Sunday, June 13, 2021

 ELEVENTH SUNDAY IN ORDINARY

(Ezekiel 17:22-24; II Corinthians 5:6-10; Mark 4:26-34)

You cannot see the human embryo in its beginnings. This is because it’s microscopic. Even after a week it is only the size of a grain of sand. Only after four weeks has the embryo grown to the size of a grain of sand. At this stage you can notice different features of the body such as the head and the heart. It continues to grow and develop mysteriously throughout life. In the Gospel today Jesus says that the Kingdom of God is something like that.

Jesus helps people understand the Kingdom of God with parables. As we have just used comparisons like a grain of sand and a grain of rice to understand the smallness of the embryo, Jesus uses comparisons like a seed in the ground to understand the dynamics of the Kingdom of God. He always takes his comparisons from people's daily lives.

Jesus says that the Kingdom of God begins as something as something small like a mustard seed. The Kingdom is genuine love that seeks only the good of the other. Such love begins with friendly words to a person of another race or community. Soon we see the person as not very different from us.  He or she has likes and dislikes, values ​​and hopes more or less the same as our own. In time after conversations with several people of the same race or community we learn that we can trust some of their kind and cannot trust others. In short, people of other races or communities are more or less like people of our own race or community.

African Americans become irritated when whites judge them not as individuals but as other people of their race. Of course, they are not judged as the best of their race like Barack Obama or Oprah Winfrey but as the crudest. In other words, we have a sinful tendency to generalize about the vices of people of other races. In contrast, we view the worst of our own race as individuals. With virtues the dynamics is reversed. We see the good of other races as individuals while generalizing the virtues of people of our own race.

We are describing racism which is a serious sin. Racism is defined as holding some human beings as inherently superior and others as essentially inferior because of their race. Although not all or even most of us are guilty of this sin, it is difficult to free ourselves from its effect. We want to think well of ourselves, be it our nation, religion, or race. This is not bad as long as we do not think badly of other nations, religions, or races in the process. We must recognize that there are good and bad in all kinds of people, including our own.
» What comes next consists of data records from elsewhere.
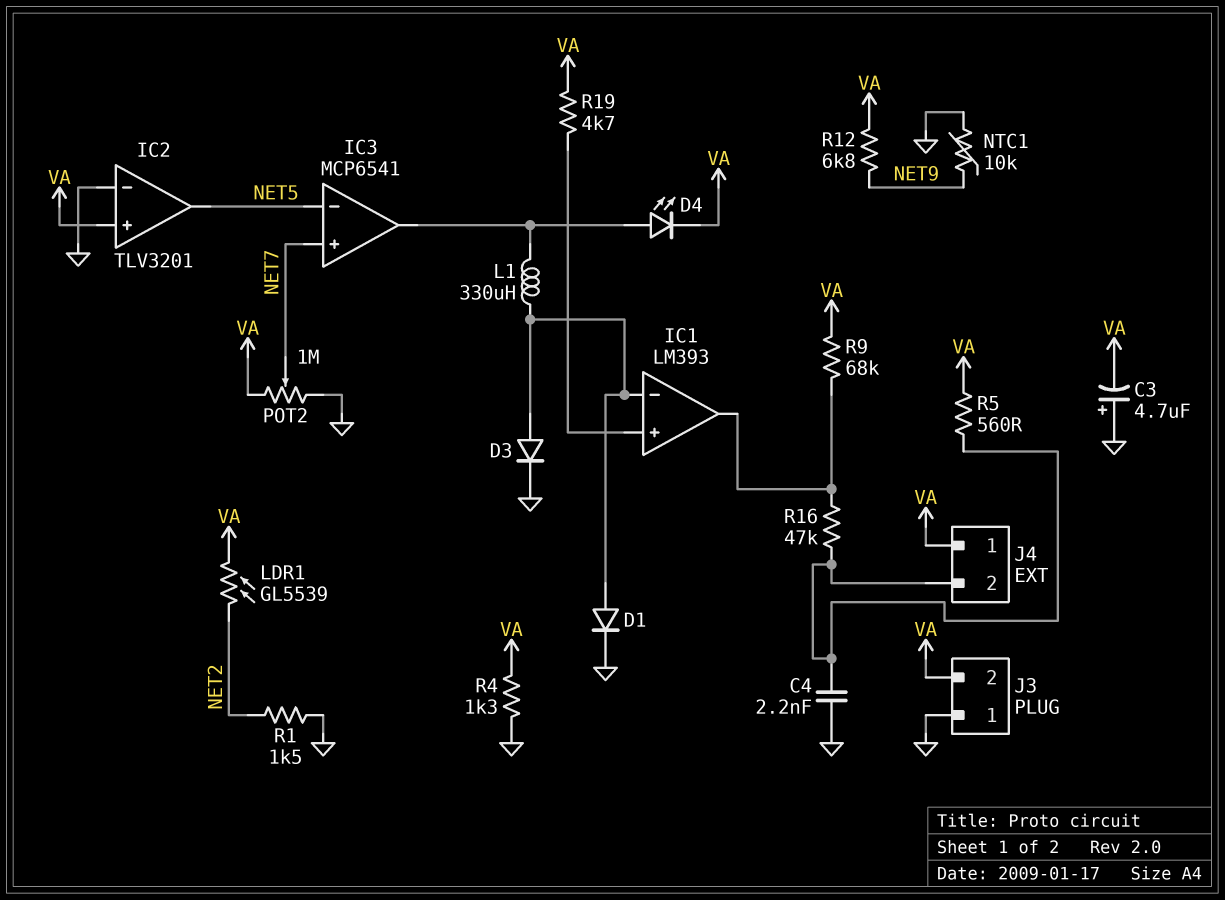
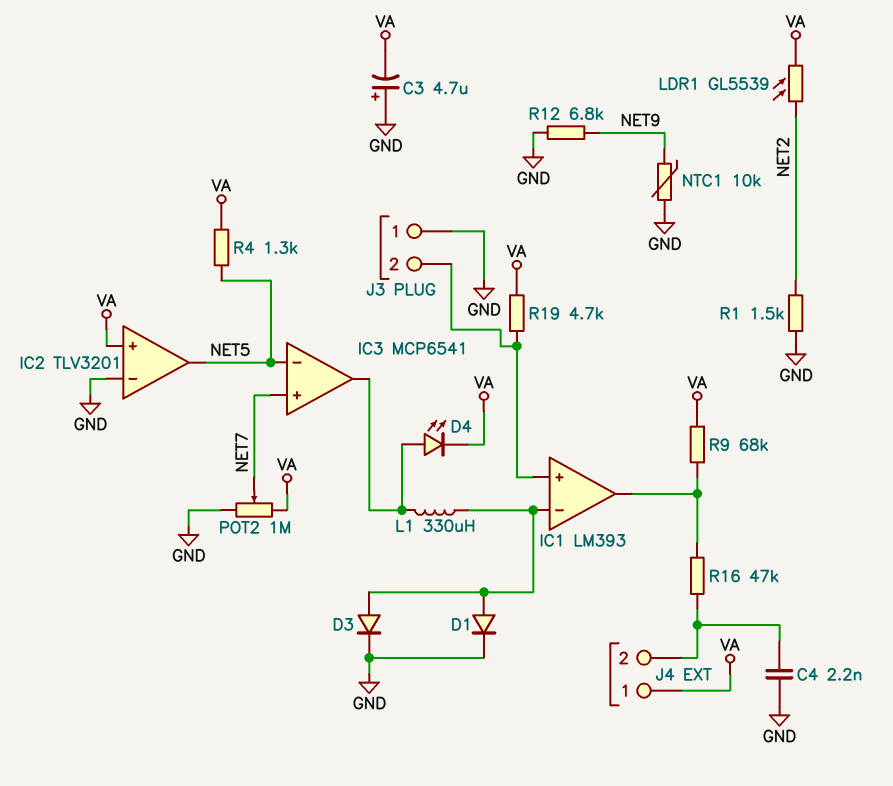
J3 pin 2: VA -> IC1/in+
R4: 1.3k (GND, VA) -> 1.3k (NET5, VA)
R5: 560 (J4/2, VA) -> none
R12: 6.8k (NET9, VA) -> 6.8k (GND, NET9)

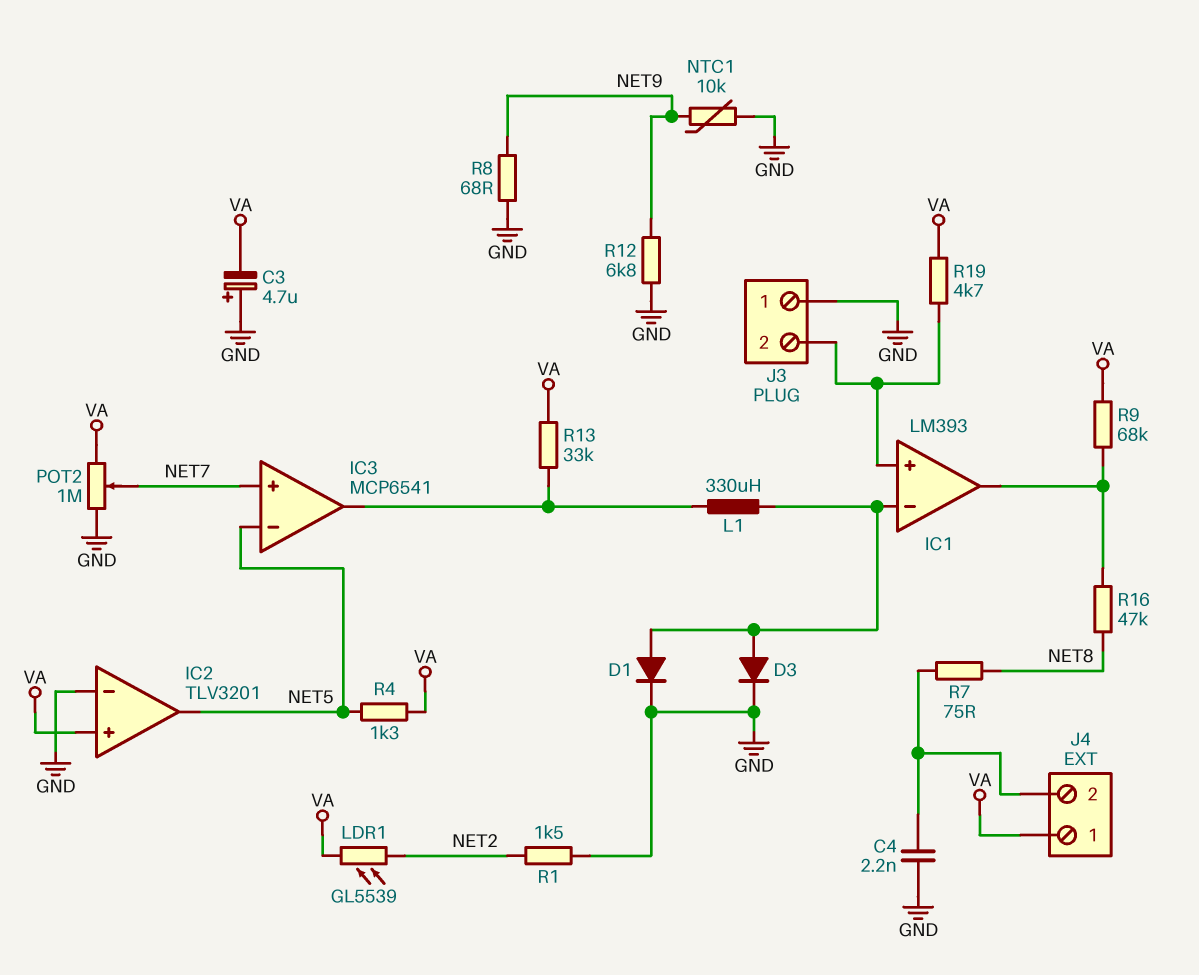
D4: LED (A IC3/out, K VA) -> none
R7: none -> 75 (J4/2, NET8)
R8: none -> 68 (GND, NET9)
R13: none -> 33k (IC3/out, VA)
R16: 47k (IC1/out, J4/2) -> 47k (IC1/out, NET8)

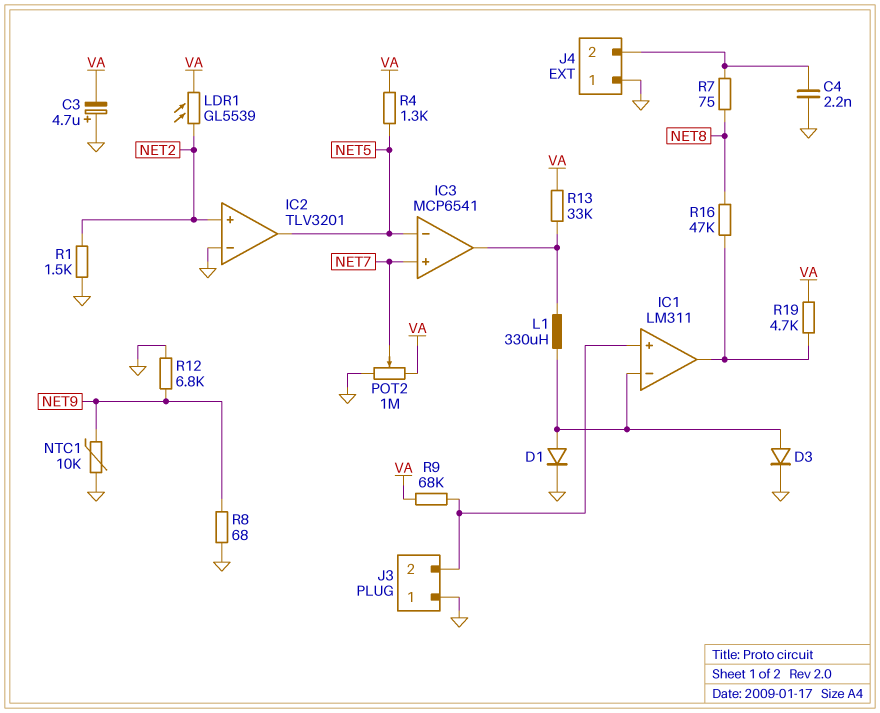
IC1: LM393 -> LM311
IC2 pin in+: VA -> NET2
J4 pin 1: VA -> GND
R9: 68k (IC1/out, VA) -> 68k (IC1/in+, VA)
R19: 4.7k (IC1/in+, VA) -> 4.7k (IC1/out, VA)

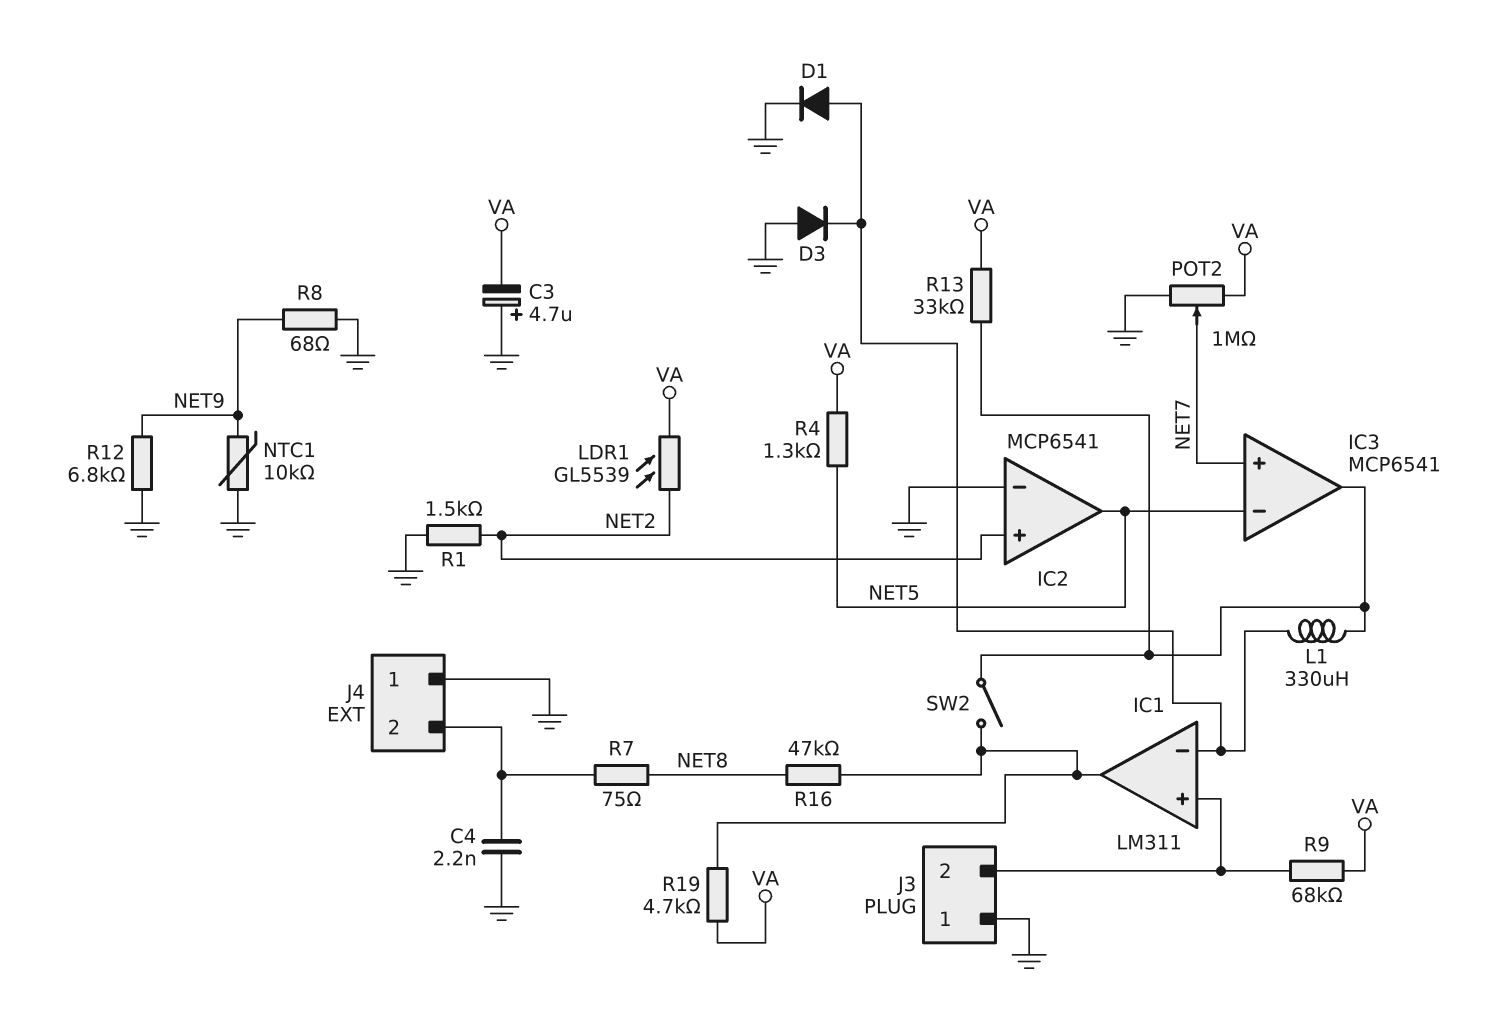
D3: diode (A IC1/in-, K GND) -> diode (A GND, K IC1/in-)
IC2: TLV3201 -> MCP6541
SW2: none -> switch (IC1/out, IC3/out)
Pope Francis made a parable to describe racism. He said it is like a virus that is always mutating. He added that it does never disappears but hides itself while waiting to attack again. As in the case of Covid, we have to be vaccinated against the racism virus. We can get the vaccine not only at a pharmacy but also at school, church, and other places. Like the Pfizer and Moderna vaccine, it must be received in two doses. The first dose consists of reaching out to a person of the other race with friendly words. The second dose is to include some of the other race among our trusted friends. In this way we will avoid the sin of racism. In this way we will also begin to experience the Kingdom of God.